2)Définitions de la démocratie: Pour Octavio Paz « La démocratie politique et la coexistence pacifique entre les hommes exigent la tolérance, l'acceptation de valeurs et d'idées qui ne sont pas les nôtres. Dans la sphère publique tout au moins, la tolérance implique que nos convictions religieuses et morales ne s'imposent qu'à ceux qui les partagent avec nous. »
Dans une réponse destinée à Richard Martineau, je résume ma compréhension de celle-ci: On peut se plaindre avec raison de l'efficacité de la politique américaine en général, mais de là à remettre en question son caractère démocratique, je m'étonne. Je trouve réducteur que notre bon chroniqueur du journal Voir, Richard Martineau, tombe ainsi sur ses genoux lorsqu'il désespère de celle-ci. Pourtant, ce n'est pas lui tout de même qui confondrait démocratie avec perfection. Et puis la démocratie, ce n'est certainement pas uniquement le système électoral qui est une de ses composantes la moins probante; car même lorsque les élections se déroulent loyalement, elles ne représentent jamais authentiquement l'esprit de sa population. Peut-on proclamer qu'il y a équité sociale lorsque 50% de la population est opposée à l'autre moitié du pays, ce qui est le plus souvent des cas, et que dans ces 50%, de part et d'autre, la majorité vote par intérêts égoistes et pratiquement dans la quasi ignorance des enjeux politiques?
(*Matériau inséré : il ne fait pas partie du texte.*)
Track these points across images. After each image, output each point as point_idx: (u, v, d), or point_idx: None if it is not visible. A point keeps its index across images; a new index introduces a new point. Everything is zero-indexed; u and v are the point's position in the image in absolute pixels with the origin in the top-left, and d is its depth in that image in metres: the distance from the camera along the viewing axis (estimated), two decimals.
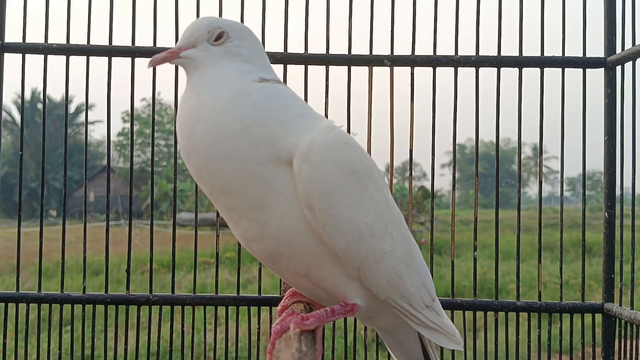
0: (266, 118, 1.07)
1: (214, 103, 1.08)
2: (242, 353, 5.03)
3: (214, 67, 1.14)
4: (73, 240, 8.57)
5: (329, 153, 1.07)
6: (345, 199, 1.09)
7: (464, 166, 41.60)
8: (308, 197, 1.06)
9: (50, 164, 27.41)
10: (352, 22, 1.84)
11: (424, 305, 1.23)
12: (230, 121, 1.06)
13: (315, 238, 1.10)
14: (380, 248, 1.14)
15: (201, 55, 1.16)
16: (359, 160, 1.13)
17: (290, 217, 1.09)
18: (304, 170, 1.06)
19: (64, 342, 1.82)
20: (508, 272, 9.18)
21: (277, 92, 1.13)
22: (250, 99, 1.09)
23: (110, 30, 1.84)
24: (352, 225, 1.10)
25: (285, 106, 1.11)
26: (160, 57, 1.16)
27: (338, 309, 1.15)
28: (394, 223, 1.19)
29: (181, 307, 1.82)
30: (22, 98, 1.96)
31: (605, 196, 1.85)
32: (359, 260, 1.12)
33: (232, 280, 8.51)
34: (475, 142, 1.90)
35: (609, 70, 1.84)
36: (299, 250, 1.12)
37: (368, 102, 1.82)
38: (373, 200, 1.14)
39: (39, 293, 1.81)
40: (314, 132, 1.09)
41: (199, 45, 1.17)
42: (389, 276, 1.16)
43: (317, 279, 1.16)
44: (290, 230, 1.10)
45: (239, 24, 1.22)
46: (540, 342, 1.85)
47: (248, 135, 1.06)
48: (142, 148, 33.27)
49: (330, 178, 1.07)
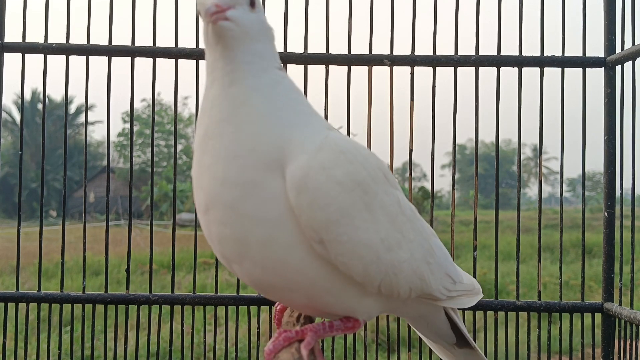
0: (287, 121, 0.98)
1: (258, 88, 0.97)
2: (242, 354, 5.02)
3: (256, 43, 1.00)
4: (73, 241, 8.55)
5: (327, 172, 0.94)
6: (354, 220, 0.96)
7: (464, 167, 41.59)
8: (314, 229, 0.93)
9: (50, 164, 27.38)
10: (352, 22, 1.84)
11: (447, 292, 1.16)
12: (258, 114, 0.96)
13: (324, 269, 0.97)
14: (399, 259, 1.04)
15: (246, 19, 0.99)
16: (361, 167, 1.00)
17: (281, 239, 0.94)
18: (303, 201, 0.92)
19: (64, 342, 1.82)
20: (508, 272, 9.18)
21: (289, 88, 1.03)
22: (279, 90, 1.00)
23: (110, 29, 1.84)
24: (367, 247, 0.98)
25: (293, 106, 1.01)
26: (213, 10, 0.95)
27: (338, 324, 1.06)
28: (408, 224, 1.08)
29: (181, 307, 1.82)
30: (22, 98, 1.96)
31: (605, 196, 1.85)
32: (379, 278, 1.01)
33: (232, 281, 8.46)
34: (475, 142, 1.89)
35: (609, 70, 1.84)
36: (296, 282, 0.98)
37: (368, 102, 1.82)
38: (383, 209, 1.02)
39: (39, 293, 1.81)
40: (305, 147, 0.96)
41: (238, 7, 0.99)
42: (410, 282, 1.07)
43: (322, 306, 1.05)
44: (283, 254, 0.95)
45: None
46: (540, 342, 1.85)
47: (265, 129, 0.96)
48: (142, 148, 33.25)
49: (334, 202, 0.94)
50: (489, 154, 39.54)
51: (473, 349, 1.32)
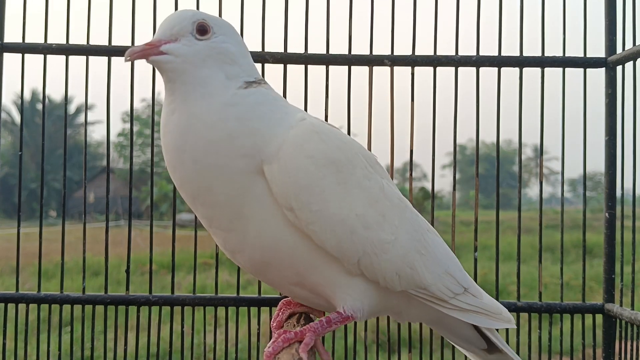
0: (253, 128, 1.02)
1: (204, 116, 1.01)
2: (242, 354, 5.00)
3: (200, 72, 1.03)
4: (73, 241, 8.56)
5: (298, 146, 1.02)
6: (325, 191, 1.02)
7: (465, 167, 41.57)
8: (284, 196, 1.00)
9: (50, 164, 27.33)
10: (352, 22, 1.84)
11: (451, 294, 1.14)
12: (219, 135, 1.01)
13: (303, 242, 1.04)
14: (380, 238, 1.06)
15: (186, 51, 1.03)
16: (336, 149, 1.05)
17: (271, 223, 1.03)
18: (275, 169, 1.00)
19: (64, 343, 1.82)
20: (509, 273, 9.16)
21: (263, 97, 1.07)
22: (238, 110, 1.03)
23: (109, 29, 1.83)
24: (339, 219, 1.02)
25: (270, 111, 1.05)
26: (138, 49, 1.02)
27: (335, 317, 1.08)
28: (393, 210, 1.10)
29: (181, 307, 1.82)
30: (22, 98, 1.96)
31: (606, 196, 1.85)
32: (356, 255, 1.04)
33: (232, 281, 8.44)
34: (476, 143, 1.89)
35: (610, 70, 1.84)
36: (286, 258, 1.06)
37: (368, 102, 1.82)
38: (362, 190, 1.06)
39: (39, 293, 1.80)
40: (285, 130, 1.04)
41: (182, 39, 1.04)
42: (397, 268, 1.08)
43: (312, 285, 1.09)
44: (273, 237, 1.04)
45: (223, 19, 1.13)
46: (540, 343, 1.85)
47: (236, 146, 1.01)
48: (142, 149, 33.22)
49: (303, 171, 1.01)
50: (489, 154, 39.50)
51: (504, 354, 1.28)
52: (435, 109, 1.84)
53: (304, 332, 1.04)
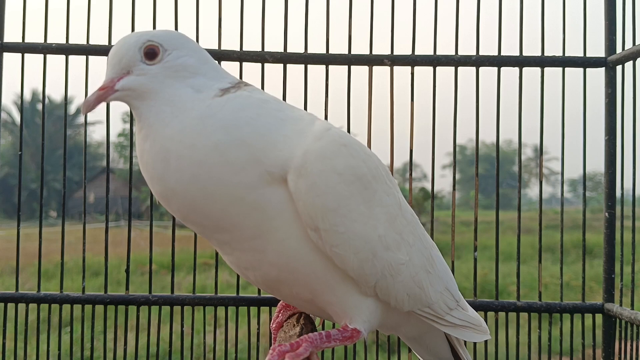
0: (242, 136, 0.92)
1: (180, 136, 0.91)
2: (242, 354, 5.00)
3: (163, 93, 0.95)
4: (73, 241, 8.55)
5: (327, 161, 0.94)
6: (352, 212, 0.96)
7: (465, 167, 41.55)
8: (310, 216, 0.93)
9: (50, 165, 27.29)
10: (352, 22, 1.84)
11: (448, 309, 1.13)
12: (204, 152, 0.90)
13: (323, 263, 0.98)
14: (397, 260, 1.02)
15: (142, 81, 0.96)
16: (362, 163, 1.00)
17: (291, 240, 0.96)
18: (302, 186, 0.92)
19: (64, 343, 1.82)
20: (509, 273, 9.12)
21: (244, 101, 0.96)
22: (218, 119, 0.92)
23: (109, 29, 1.83)
24: (363, 241, 0.97)
25: (258, 116, 0.95)
26: (91, 99, 0.96)
27: (336, 334, 1.03)
28: (408, 227, 1.07)
29: (181, 307, 1.82)
30: (22, 98, 1.95)
31: (606, 196, 1.85)
32: (374, 278, 1.00)
33: (232, 282, 8.43)
34: (476, 142, 1.89)
35: (610, 70, 1.84)
36: (302, 276, 1.00)
37: (368, 102, 1.82)
38: (383, 207, 1.02)
39: (39, 293, 1.80)
40: (306, 138, 0.96)
41: (133, 69, 0.97)
42: (408, 288, 1.05)
43: (323, 304, 1.05)
44: (291, 254, 0.98)
45: (170, 31, 1.04)
46: (540, 343, 1.84)
47: (228, 161, 0.91)
48: None
49: (332, 191, 0.94)
50: (489, 154, 39.49)
51: None
52: (435, 108, 1.84)
53: (300, 343, 0.99)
La démocratie, c'est avant tout la liberté de presse: que le parti au pouvoir reconnaisse le droit d'autres parties à exister et à s'exprimer, notamment une opposition politique; la démocratie, c'est le fait que la pédagogie ne soit pas une imposition radicale dictée par l'état et que ce dernier ne répande pas la terreur parmi les citoyens. La démocratie, pour le dire en deux mots, c'est un régime qui offre le plus de liberté possible aux individus et qui reconnaît l'imperfection intrinsèque des gouvernements; surtout celle d'errer.
R. Martineau tombe dans un relativisme idéologique puéril lorsqu'il affirme que la démocratie aux USA est un mythe. A ce compte-là, il n'y a que le mythe de vrai. Et la religion bien entendu.

3) "Le fait n’est pas mineur : on enseigne aujourd’hui, à des centaines de milliers de jeunes français chaque année, qu’il n’y a pas de philosophie en Inde." (Livre de poche)

4) «Il y a trente millions d'enfants dans les rues du Brésil, plus que la population entière du Canada.»